Rivian has not proved immune to recent headwinds affecting the EV industry, with the company expecting “external factors” to impact its 2025 results, including “changes to government policies and regulations, and a challenging demand environment,” the company said in its shareholder letter for its Q4 2024 earnings results.
The company expects to see a dip in vehicle deliveries for its full-year 2025, anticipating between 46,000 to 51,000 deliveries for the year, it said.

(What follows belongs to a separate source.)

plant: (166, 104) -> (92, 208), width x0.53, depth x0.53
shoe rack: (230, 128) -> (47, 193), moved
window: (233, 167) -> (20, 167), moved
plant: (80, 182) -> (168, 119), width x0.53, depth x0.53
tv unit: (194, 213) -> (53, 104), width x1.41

For its full-year 2024, Rivian produced 49,476 vehicles and delivered 51,579 vehicles, according to its shareholder letter.
However, for its Q4 ended Dec. 31, the EV maker also posted its first profitable quarter — reporting $170 million in gross profit driven primarily by “improvements in variable costs, revenue per delivered unit, and fixed costs,” according to its earnings results. During its fourth quarter, Rivian also closed a joint venture with Volkswagen Group, a $5.8 billion partnership launched in November in which the two companies will collaborate to create EVs, according to company announcements.
Its Q4 gross profit was also driven by its “transition” to its “Gen 2” vehicles, and by sales in its software and services segment, CFO McDonough said Friday in an online Q&A. The software segment was responsible for $60 million of its gross profit for Q4 and will be a “key revenue driver” moving into 2025, she said.
In January — just prior to Trump assuming the presidency — the EV maker also received a $6.5 billion loan from the U.S. Department of Energy for the construction of an EV manufacturing facility in Georgia. The loan, made to company subsidiary Rivian New Horizon, LLC along with an equity investment from Rivian, “reinforces the Biden-Harris Administration’s commitment to strengthen the nation’s manufacturing competitiveness, helping ensure American businesses remain global leaders in the rapidly expanding EV industry,” the DOE said in a press release at the time.
Rivian declined to comment on Venkataratnam’s appointment as CAO beyond its press release.